A dívida bruta do governo geral (DBGG) encerrou o mês de maio em 76,8% do PIB. Já foram 5,1 pontos percentuais de subida desde dezembro de 2022. E provavelmente encerrará o ano à beira dos 80%. A taxa implícita da DBGG, isto é, o juro ou custo médio da dívida estava em 10,8% ao ano no acumulado em 12 meses até maio. Descontada a inflação esperada, estamos falando de um juro real de 7% ou mais. O crescimento econômico, por sua vez, deve ficar em 2,2% em 2024.

A partir disso, façamos as contas.

Para equilibrar uma dívida de 76,8%, seria preciso 3,7% do PIB de superávit primário. A perspectiva é que, neste ano, tenhamos um resultado primário ainda negativo, muito embora bem melhor do que o apresentado em 2023. Tais cálculos ajudam a precificar o tamanho do problema. Não vamos sair de um déficit para um robusto superávit da noite para o dia. Nem é desejável.

Contudo, se começarmos, desde logo, a reiterar o discurso da responsabilidade fiscal e as ações necessárias para viabilizá-lo, respeitando-se as regras do jogo e as leis fiscais, o próprio juro reagirá. A exigência de esforço primário para promover a sustentabilidade da dívida/PIB também cairá. É nesse aspecto que as declarações do Presidente Lula e do Ministro Fernando Haddad soaram tão bem aos ouvidos do Mercado.

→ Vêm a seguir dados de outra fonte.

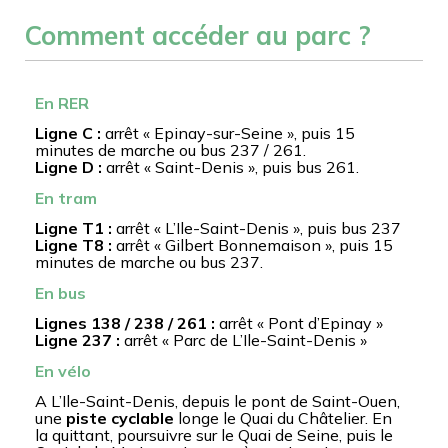
Comment accéder au parc ?
En RER
Ligne C :
arrêt « Epinay-sur-Seine », puis 15
minutes de marche ou bus 237 / 261.
Ligne D :
arrêt « Saint-Denis », puis bus 261.
En tram
Ligne T1 :
arrêt « L’Ile-Saint-Denis », puis bus 237
Ligne T8 :
arrêt « Gilbert Bonnemaison », puis 15
minutes de marche ou bus 237.
En bus
Lignes 138 / 238 / 261 :
arrêt « Pont d’Epinay »
Ligne 237 :
arrêt « Parc de L’Ile-Saint-Denis »
En vélo
A L’Ile-Saint-Denis, depuis le pont de Saint-Ouen,
une
piste cyclable
longe le Quai du Châtelier. En
la quittant, poursuivre sur le Quai de Seine, puis le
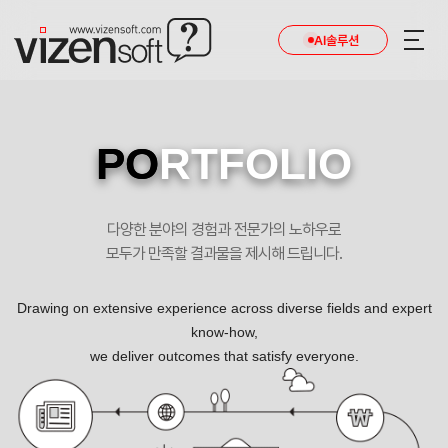
현재 진행 중인 홈페이지제작 프로젝트를 확인합니다.
AI솔루션
PO
RTFOLIO
다양한 분야의 경험과 전문가의 노하우로
모두가 만족할 결과물을 제시해 드립니다.
Drawing on extensive experience across diverse fields and expert
know-how,
we deliver outcomes that satisfy everyone.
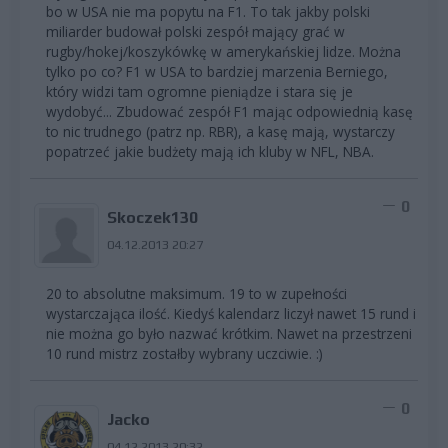
bo w USA nie ma popytu na F1. To tak jakby polski
miliarder budował polski zespół mający grać w
rugby/hokej/koszykówkę w amerykańskiej lidze. Można
tylko po co? F1 w USA to bardziej marzenia Berniego,
który widzi tam ogromne pieniądze i stara się je
wydobyć... Zbudować zespół F1 mając odpowiednią kasę
to nic trudnego (patrz np. RBR), a kasę mają, wystarczy
popatrzeć jakie budżety mają ich kluby w NFL, NBA.
0
Skoczek130
04.12.2013 20:27
20 to absolutne maksimum. 19 to w zupełności
wystarczająca ilość. Kiedyś kalendarz liczył nawet 15 rund i
nie można go było nazwać krótkim. Nawet na przestrzeni
10 rund mistrz zostałby wybrany uczciwie. :)
0
Jacko
04.12.2013 20:32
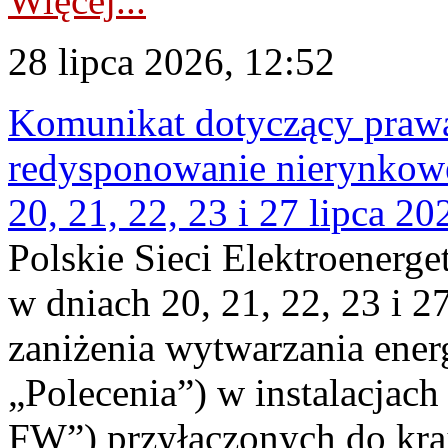
Więcej...
28 lipca 2026, 12:52
Komunikat dotyczący praw
redysponowanie nierynkowe
20, 21, 22, 23 i 27 lipca 202
Polskie Sieci Elektroenerge
w dniach 20, 21, 22, 23 i 2
zaniżenia wytwarzania energi
„Polecenia”) w instalacjach
FW”) przyłączonych do kr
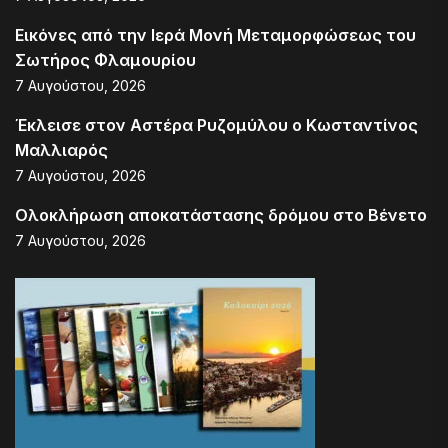
Εικόνες από την Ιερά Μονή Μεταμορφώσεως του
Σωτήρος Φλαμουρίου
7 Αυγούστου, 2026
Έκλεισε στον Αστέρα Ρυζομύλου ο Κωσταντίνος
Μαλλιαρός
7 Αυγούστου, 2026
Ολοκλήρωση αποκατάστασης δρόμου στο Βένετο
7 Αυγούστου, 2026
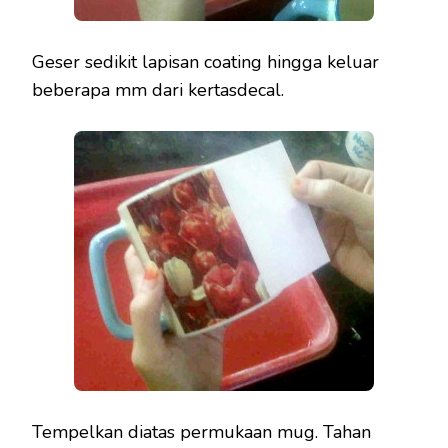
Geser sedikit lapisan coating hingga keluar
beberapa mm dari kertasdecal.
Tempelkan diatas permukaan mug. Tahan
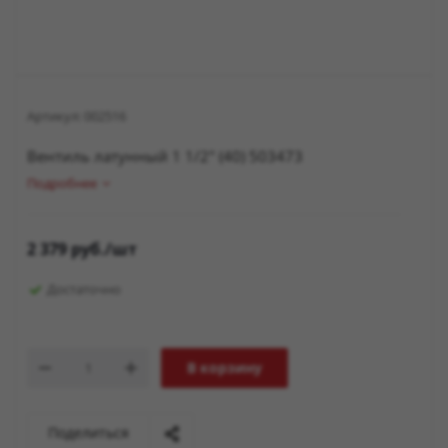
Артикул:
002516
Вентиль латунный 1 1/2" (40) 503473
Подробнее
2 379
руб.
/шт
Достаточно
В корзину
Поделиться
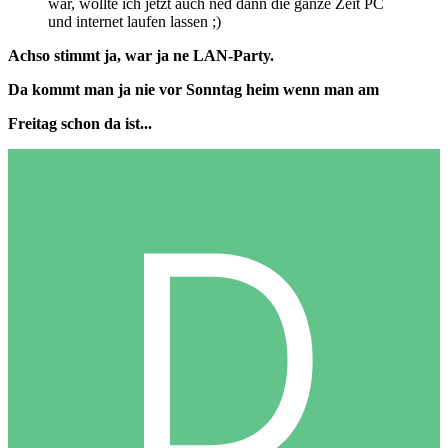
war, wollte ich jetzt auch ned dann die ganze Zeit PC
und internet laufen lassen ;)
Achso stimmt ja, war ja ne LAN-Party.
Da kommt man ja nie vor Sonntag heim wenn man am
Freitag schon da ist...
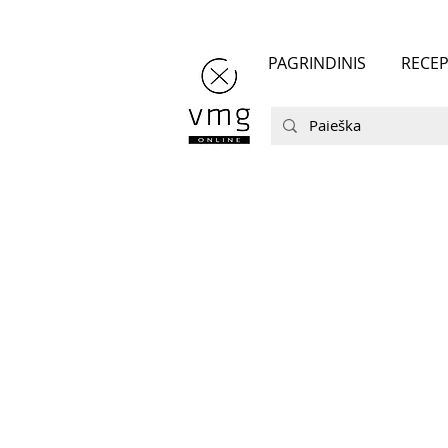
PAGRINDINIS
RECEP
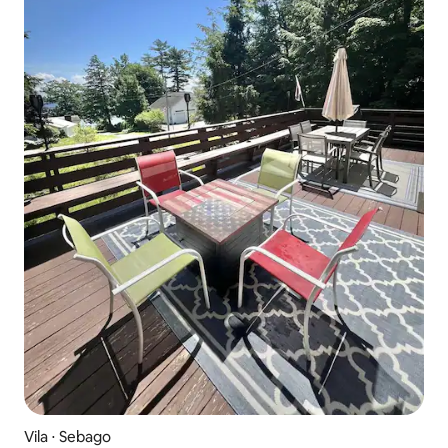
Vila ⋅ Sebago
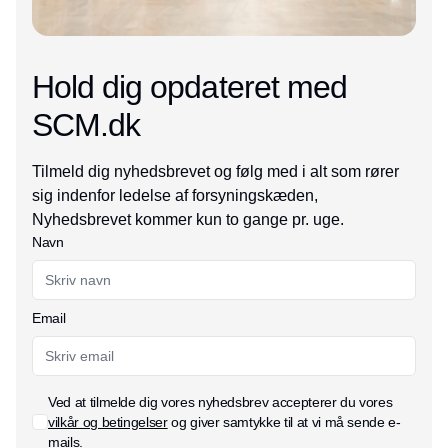
Hold dig opdateret med
SCM.dk
Tilmeld dig nyhedsbrevet og følg med i alt som rører
sig indenfor ledelse af forsyningskæden,
Nyhedsbrevet kommer kun to gange pr. uge.
Navn
Email
Ved at tilmelde dig vores nyhedsbrev accepterer du vores
vilkår og betingelser
og giver samtykke til at vi må sende e-
mails.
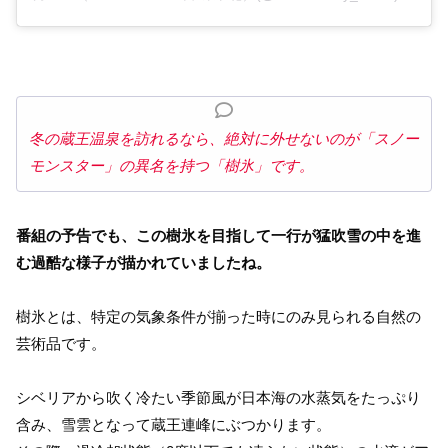
冬の蔵王温泉を訪れるなら、絶対に外せないのが「スノー
モンスター」の異名を持つ「樹氷」です。
番組の予告でも、この樹氷を目指して一行が猛吹雪の中を進
む過酷な様子が描かれていましたね。
樹氷とは、特定の気象条件が揃った時にのみ見られる自然の
芸術品です。
シベリアから吹く冷たい季節風が日本海の水蒸気をたっぷり
含み、雪雲となって蔵王連峰にぶつかります。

Se há compromisso firme para cumprir a regra fiscal recém-aprovada, o chamado Novo Arcabouço Fiscal (Lei Complementar nº 200/2023), e se há disposição para conter gastos, como foi demonstrado pelo anúncio do pente-fino para 2025 (R$ 25,9 bilhões em contenção de despesas), há também motivo para reduzir as precificações de risco futuro (de não pagamento de dívida ou de descontrole do seu crescimento) e, finalmente, do prêmio exigido por esse risco na aquisição dos títulos da dívida pública emitidos pelo governo para bancar seus déficits.

É assim que a economia funciona. Estado e Mercado são interdependentes. A mão visível e a invisível se cumprimentam para redundar no melhor acordo possível para a coletividade.